Kendati begitu, kata Mamay, tak ada keterangan lebih lanjut mengenai letusan Gunung Kapi. Sedangkan ketika peristiwa letusan pada tahun 1883 dampaknya menghasilkan gelombang tsunami sekitar 30 meter dan menerjang pesisir Banten.
Letusan ini juga membuat kerusakan infrastruktur dan korban jiwa lebih dari 36ribu jiwa. Lanjut Mamay, jika merujuk pada letusa pada 22 Desember 2018 Gunung Anak Krakatau muncul di pinggir kaldera besar yang dihasilkan dari letusan tahun 1883.
"Itu berarti dia muncul di satu lokasi yang kurang stabil, ditambah dengan pertumbuhan gunung yang semakin besar, kemudian energi letusan, dan bisa dipicu oleh gempa-gempa tektonik, karena di Selat Sunda merupakan jalur-jalur tektonik. Sehingga potensi letusan dan adanya tsunami masih memiliki probabilitias yang cukup tinggi," jelas dia.
Gunung Krakatau Jadi Lokasi Wisata dan Pendakian
Seperti dilansir lampungprov.go.id, Gunung Anak Krakatau memiliki luas sekitar 320 hektare dan merupakan pulau tak berpenghuni.
Gunung Anak Krakatau termasuk kawasan cagar alam Krakatau dengan total seluas 13.605 hektar yang dikelola oleh Badan Konservasi Sumber Daya Alam (BKSDA) Provinsi Lampung. Sekarang, Gunung Anak Krakatau adalah salah satu tempat wisata di Banten yang paling disukai pendaki gunung.
Kegiatan utama dan paling favorit di sini adalah mendaki Gunung Krakatau. Berdasarkan beberapa sumber teks Jawa Kuno, ketinggian Krakatau purba diperkirakan hampir 2000 mdpl.
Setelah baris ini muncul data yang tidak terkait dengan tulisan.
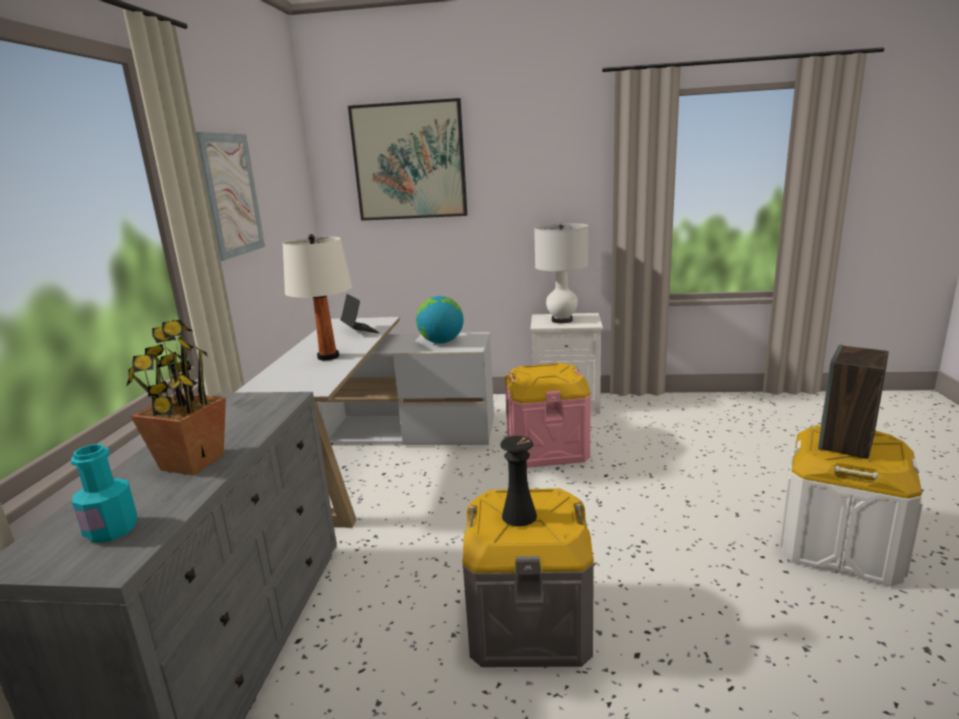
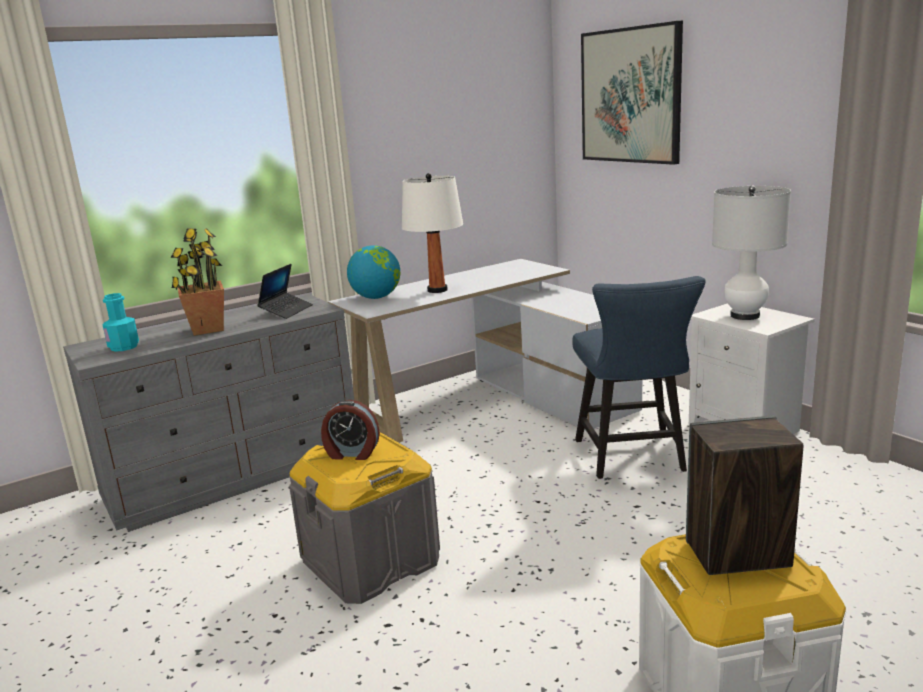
camera: 50 degrees right, 0 degrees up
picture [196,132,265,261] -> none
laptop [340,294,379,333] -> laptop moved to [257,264,313,319]
globe [416,296,464,343] -> globe moved to [347,245,400,299]
black vase [500,436,537,526] -> alarm clock [321,400,380,460]
pink storage box [505,363,591,468] -> blue chair [572,276,706,479]

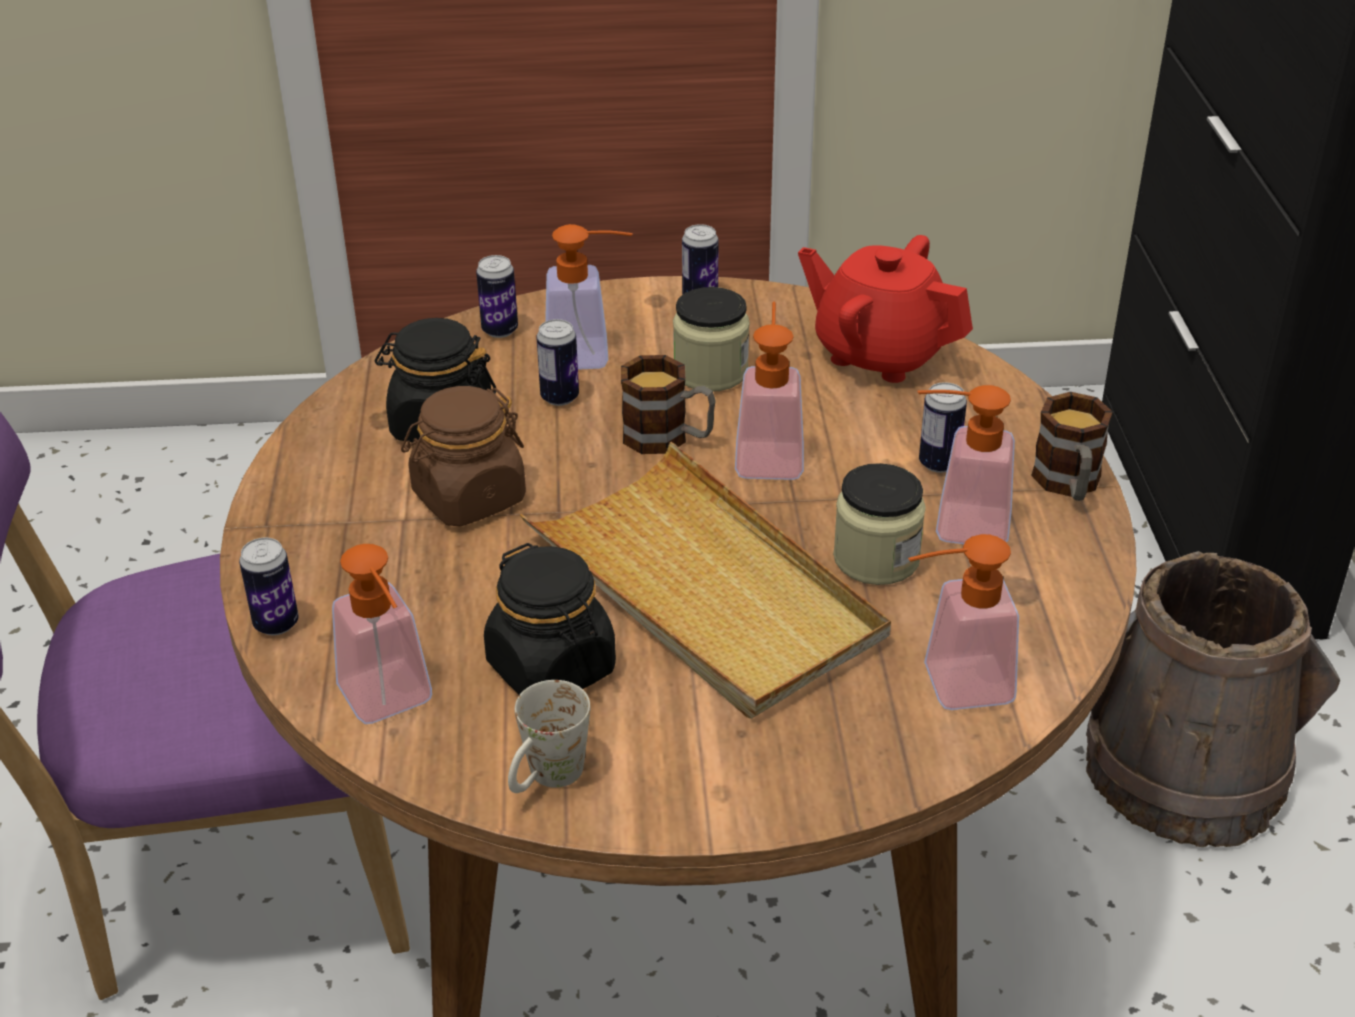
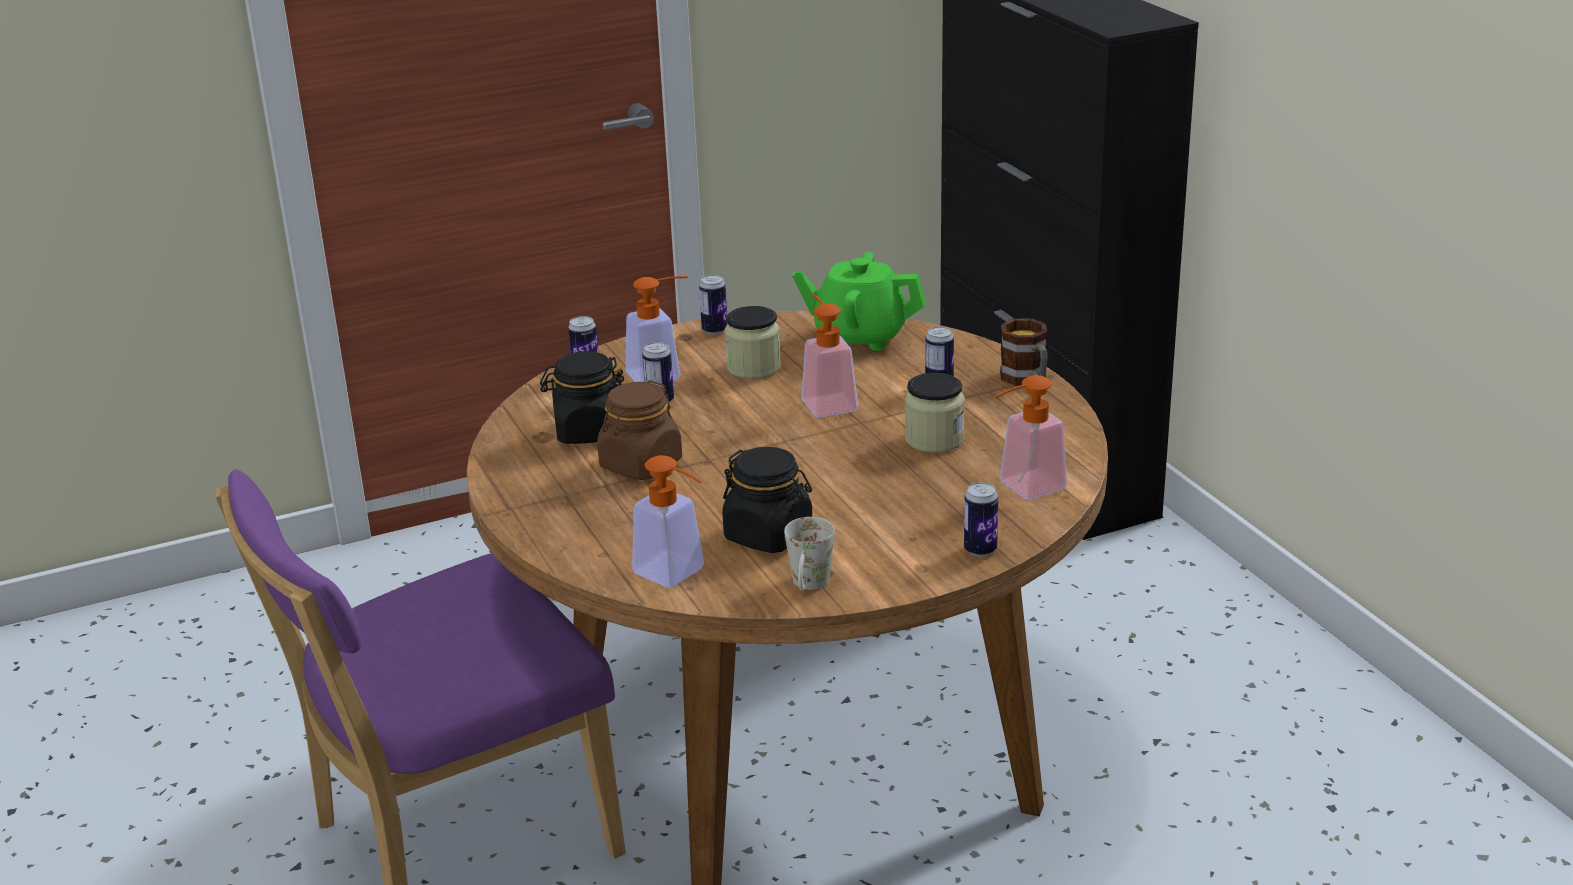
camera: 20 degrees left, 10 degrees down
can [239,538,298,635] -> can moved to [964,482,998,557]
beige tray [520,442,891,719] -> none
mug [621,355,716,454] -> none
red teapot [798,235,973,383] -> green teapot [792,252,926,351]
soap dispenser [918,385,1015,544] -> none
brown bucket [1086,551,1340,847] -> none

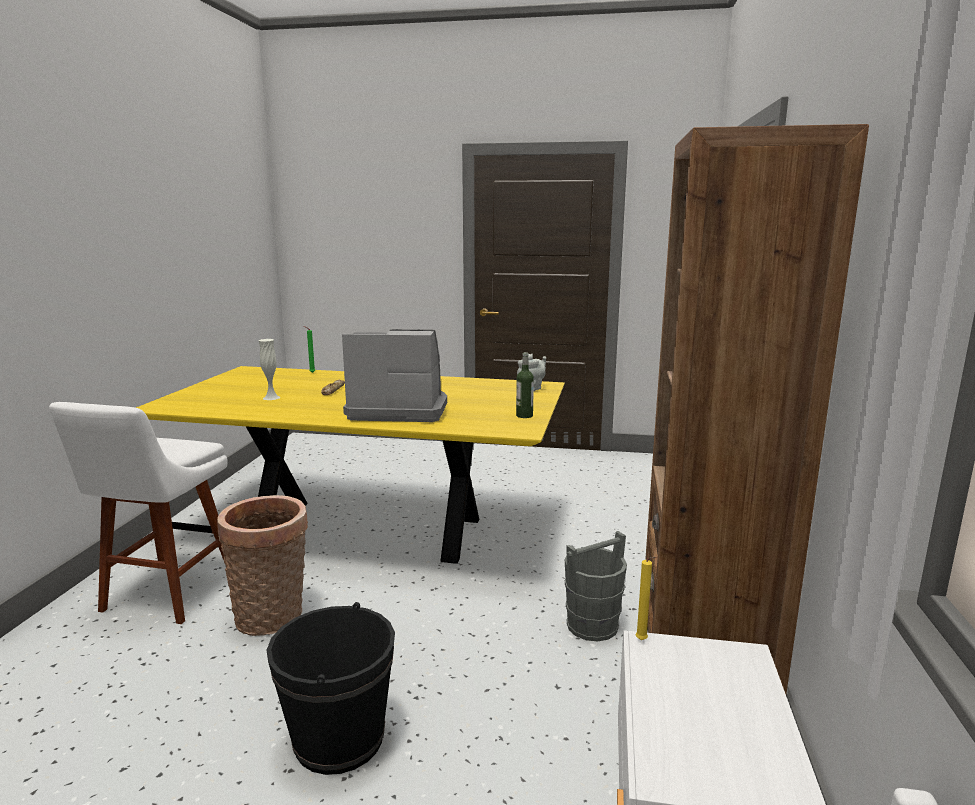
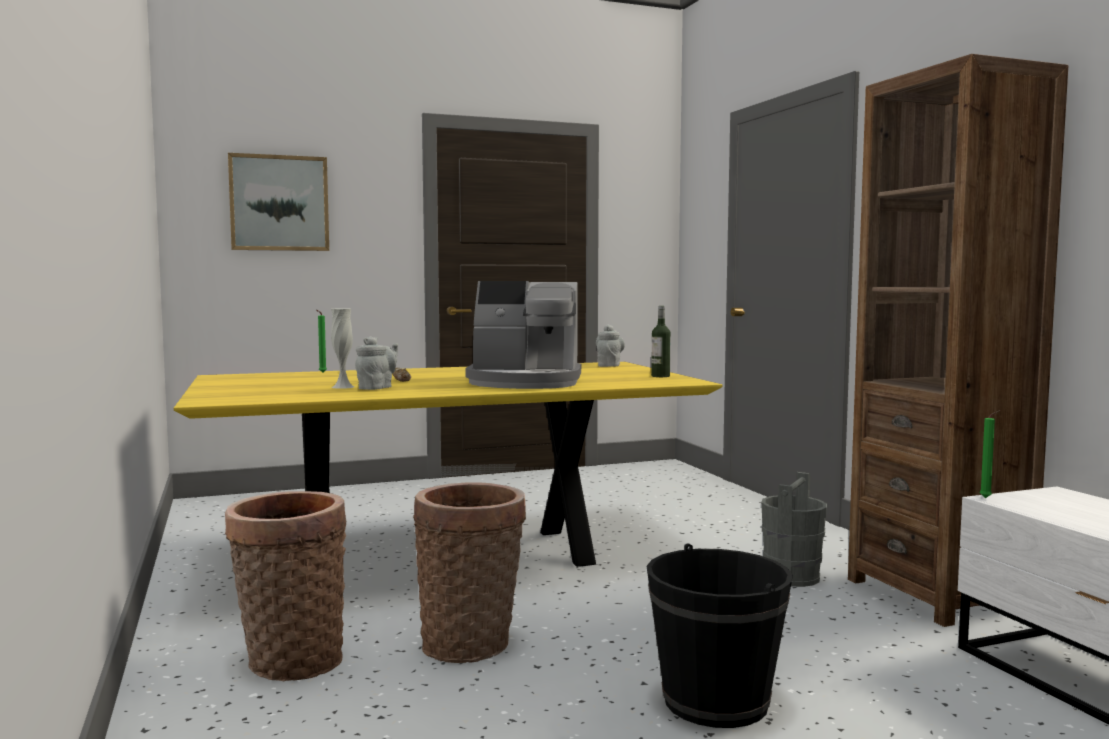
camera: 30 degrees left, 10 degrees down
white stool [49,402,228,624] -> basket [225,491,346,681]
coffee machine [342,329,447,422] -> coffee machine turned 150 degrees counterclockwise [466,281,581,389]
yellow candle [636,557,656,640] -> green candle [980,410,1001,498]
none -> picture [228,153,329,251]
none -> grey teapot [355,336,398,390]

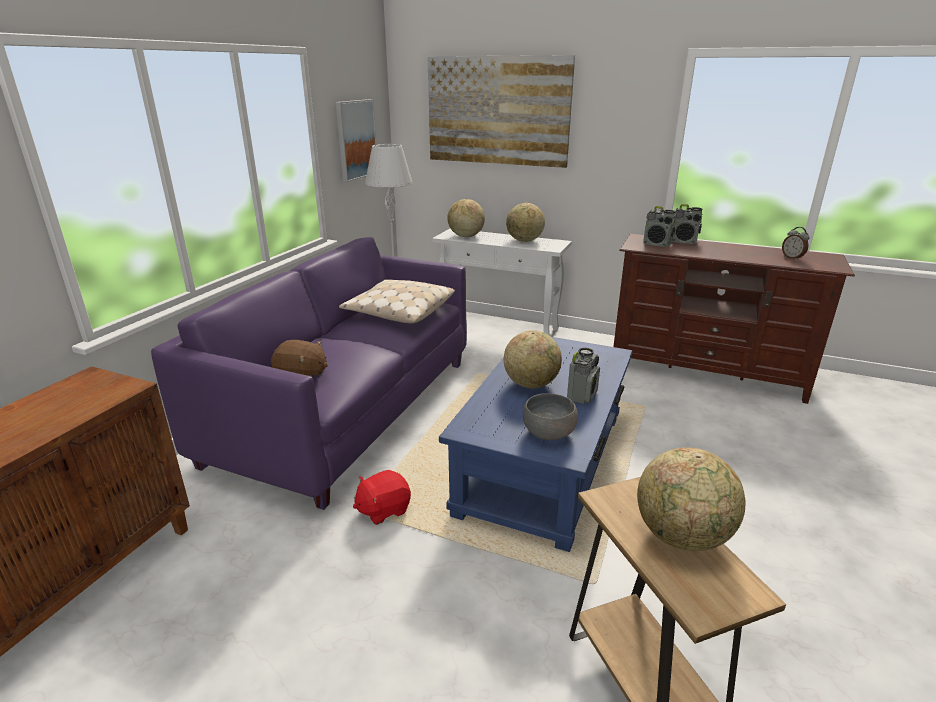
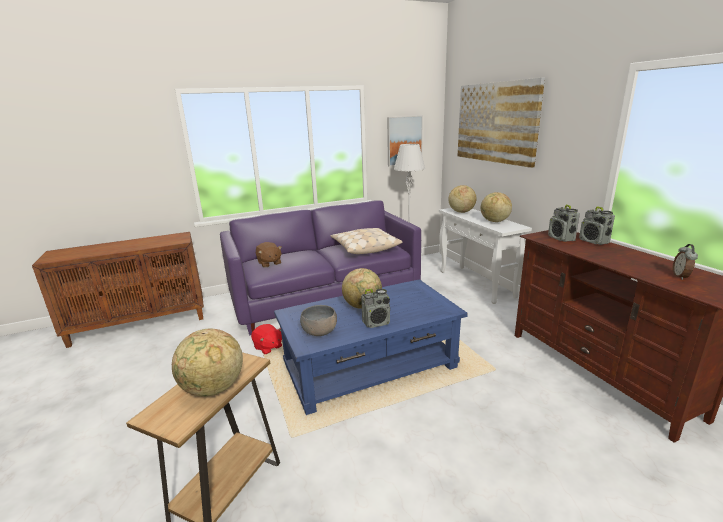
camera: 45 degrees right, 5 degrees down
red plush toy [353,470,411,525] -> red plush toy turned 150 degrees counterclockwise [251,324,282,354]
Daya tarik wisata Gunung Krakatau yang sering jadi perbincangan, terletak pada sisa-sisa letusannya yang menghasilkan eksotisme bentangan alam sisa dari letusan dahsyat. Ditambah lagi dengan Anak Gunung Krakatau yang masih aktif dan fluktuatif. Selain itu, tinggi Gunung Anak Krakatau yang makin bertambah juga menjadi daya tarik pengunjung.